El diálogo, que se extendió por más de media hora, sirvió para aclarar una serie de desacuerdos que habían surgido entre ambos mandatarios, especialmente en torno a la lucha contra el narcotráfico. Petro reveló que logró exponer a Trump su visión de priorizar la sustitución de cultivos ilícitos sobre el uso de químicos como el glifosato.
Según la información difundida por Trump, fue el propio Petro quien lo contactó para hablar sobre la situación de las drogas y otros temas de desacuerdo. El presidente estadounidense calificó la conversación como "un gran honor" y anunció que el secretario de Estado, Marco Rubio, y la canciller colombiana están coordinando los detalles de la próxima reunión en la Casa Blanca.
Por su parte, Petro explicó que durante el diálogo buscó no extenderse demasiado, centrándose en dos puntos clave: establecer comunicaciones directas entre las cancillerías y la necesidad de dialogar para evitar la guerra. Además, hizo énfasis en la importancia de avanzar en una política de sustitución de cultivos ilícitos que minimice el uso de químicos.

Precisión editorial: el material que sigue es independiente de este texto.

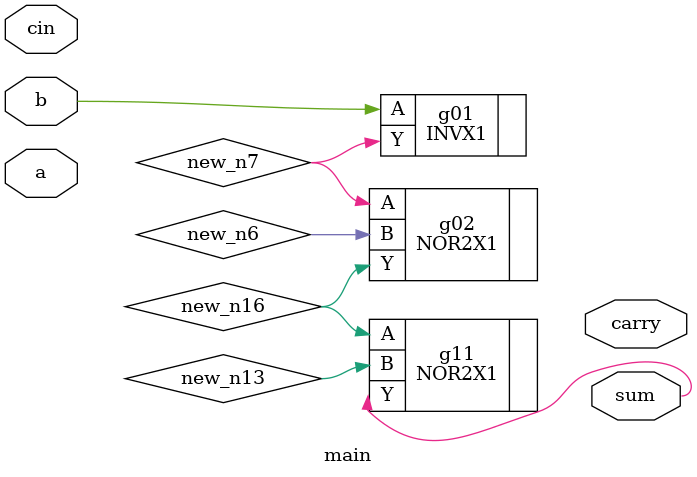
<source format=v>

module main ( 
    a, b, cin,
    carry, sum  );
  input  a, b, cin;
  output carry, sum;
  wire new_n6, new_n7, new_n8, new_n9, new_n10, new_n11, new_n12, new_n13,
    new_n14, new_n16;
  INVX1 g01 (.A(b), .Y(new_n7));
  NOR2X1 g02(.A(new_n7), .B(new_n6), .Y(new_n16));
  NOR2X1 g11(.A(new_n16), .B(new_n13), .Y(sum));
endmodule



</source>
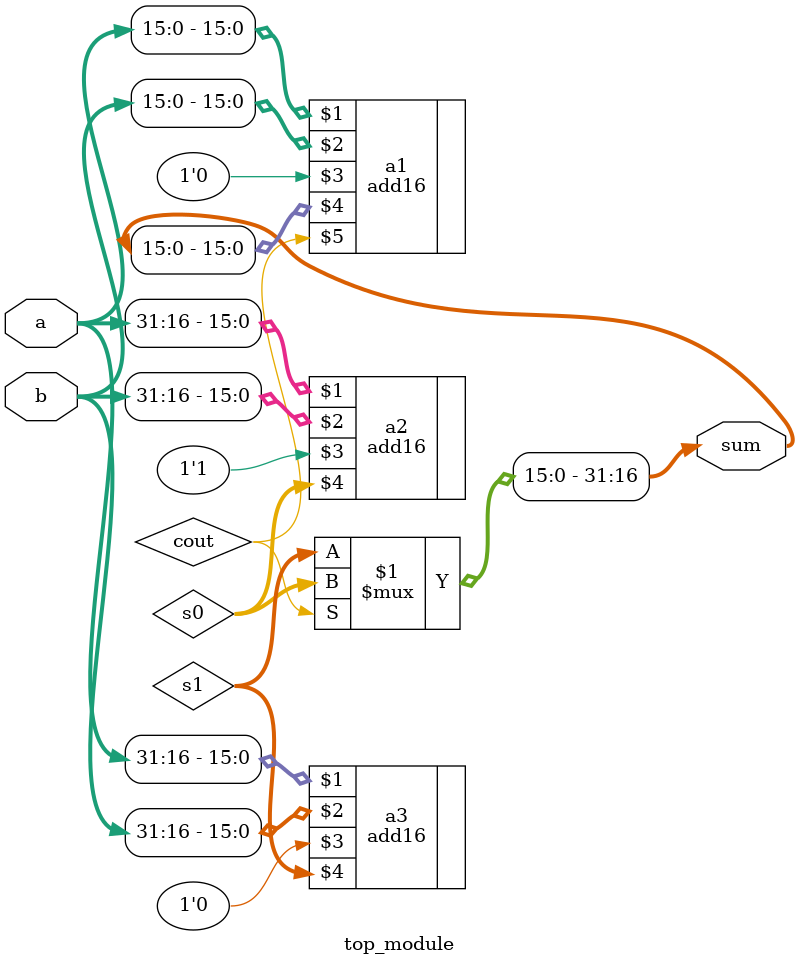
<source format=v>
module top_module(
    input [31:0] a,
    input [31:0] b,
    output [31:0] sum
);
	wire cout;
    wire [15:0] s0,s1;
    add16 a1(a[15:0],b[15:0],1'd0,sum[15:0],cout);
    add16 a2(a[31:16],b[31:16],1'd1,s0,);
    add16 a3(a[31:16],b[31:16],1'd0,s1,);
    assign sum[31:16] = (cout)?s0:s1;
    
endmodule

</source>
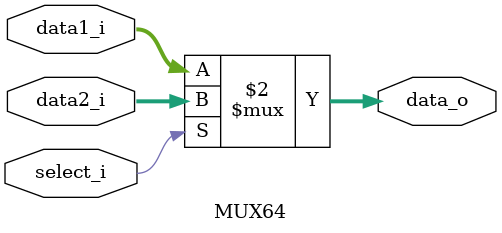
<source format=v>
module MUX64
(
	data1_i,
	data2_i,
	select_i,
	data_o
);

input  [63 : 0] data1_i;
input  [63 : 0] data2_i;
input           select_i;
output [63 : 0] data_o;

assign data_o = (select_i == 1'b0)? data1_i : data2_i;

endmodule
</source>
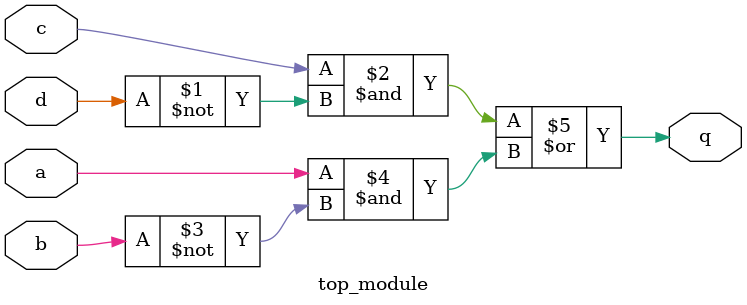
<source format=sv>
module top_module (
    input wire a,
    input wire b,
    input wire c,
    input wire d,
    output wire q
 );

    assign q = (c & ~d) | (a & ~b);
    
endmodule

</source>
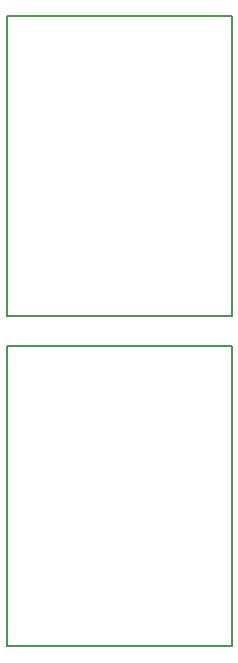
<source format=gbr>
G04 #@! TF.GenerationSoftware,KiCad,Pcbnew,(5.0.0)*
G04 #@! TF.CreationDate,2018-09-14T11:50:53-04:00*
G04 #@! TF.ProjectId,one-counter,6F6E652D636F756E7465722E6B696361,rev?*
G04 #@! TF.SameCoordinates,Original*
G04 #@! TF.FileFunction,Profile,NP*
%FSLAX46Y46*%
G04 Gerber Fmt 4.6, Leading zero omitted, Abs format (unit mm)*
G04 Created by KiCad (PCBNEW (5.0.0)) date 09/14/18 11:50:53*
%MOMM*%
%LPD*%
G01*
G04 APERTURE LIST*
%ADD10C,0.150000*%
G04 APERTURE END LIST*
D10*
X160655000Y-84455000D02*
X160655000Y-109855000D01*
X179705000Y-84455000D02*
X160655000Y-84455000D01*
X179705000Y-109855000D02*
X179705000Y-84455000D01*
X179705000Y-109855000D02*
X160655000Y-109855000D01*
X160655000Y-112395000D02*
X160655000Y-137795000D01*
X179705000Y-112395000D02*
X160655000Y-112395000D01*
X179705000Y-137795000D02*
X179705000Y-112395000D01*
X179705000Y-137795000D02*
X160655000Y-137795000D01*
M02*

</source>
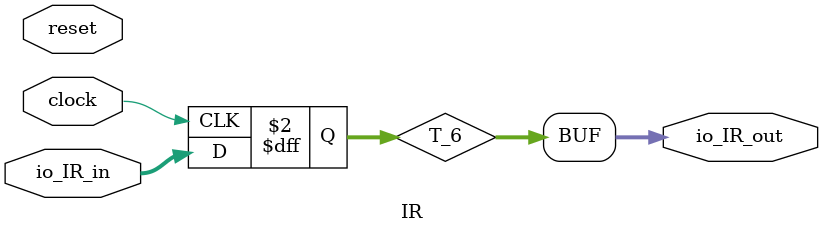
<source format=v>
`ifdef RANDOMIZE_GARBAGE_ASSIGN
`define RANDOMIZE
`endif
`ifdef RANDOMIZE_INVALID_ASSIGN
`define RANDOMIZE
`endif
`ifdef RANDOMIZE_REG_INIT
`define RANDOMIZE
`endif
`ifdef RANDOMIZE_MEM_INIT
`define RANDOMIZE
`endif

module IR(
  input   clock,
  input   reset,
  input  [31:0] io_IR_in,
  output [31:0] io_IR_out
);
  reg [31:0] T_6;
  reg [31:0] GEN_0;
  assign io_IR_out = T_6;
`ifdef RANDOMIZE
  integer initvar;
  initial begin
    `ifndef verilator
      #0.002 begin end
    `endif
  `ifdef RANDOMIZE_REG_INIT
  GEN_0 = {1{$random}};
  T_6 = GEN_0[31:0];
  `endif
  end
`endif
  always @(posedge clock) begin
    T_6 <= io_IR_in;
  end
endmodule

</source>
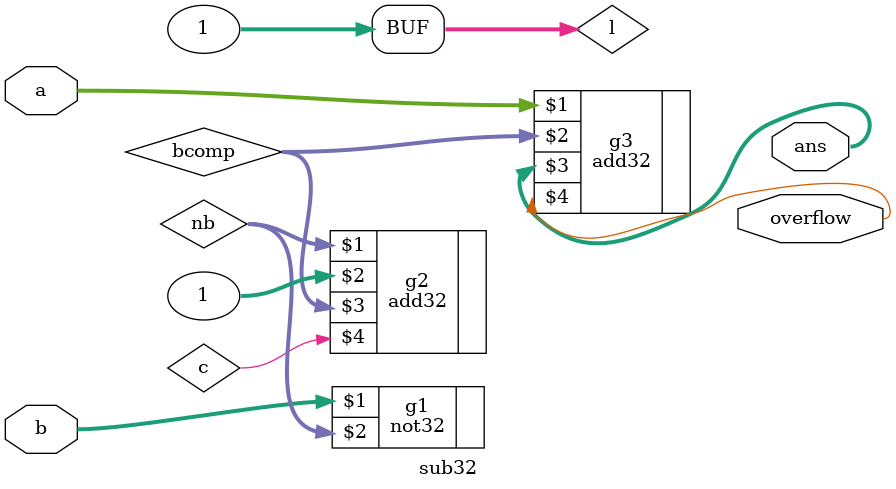
<source format=v>
`timescale 1ns / 1ps

module sub32(
  input signed [31:0]a,
  input signed [31:0]b,
  output signed [31:0]ans,
  output overflow);

  wire [31:0]nb;
  not32 g1(b,nb);

  wire [31:0]l;
  assign l=32'b1;

  wire [31:0]bcomp;
  add32 g2(nb,l,bcomp,c);

  add32 g3(a,bcomp,ans,overflow);

endmodule
</source>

En cuanto a la Venezuela, Petro reveló que expuso a Trump su preocupación por la situación política y la necesidad de abrir canales de diálogo, afirmando que "la paz de Venezuela es la paz de Colombia, y viceversa".
La reunión entre ambos mandatarios en la Casa Blanca se daría luego de que se restablezca la visa americana de Petro, quien bromeó con que tendría que ir "por barco" a Estados Unidos para concretar el encuentro.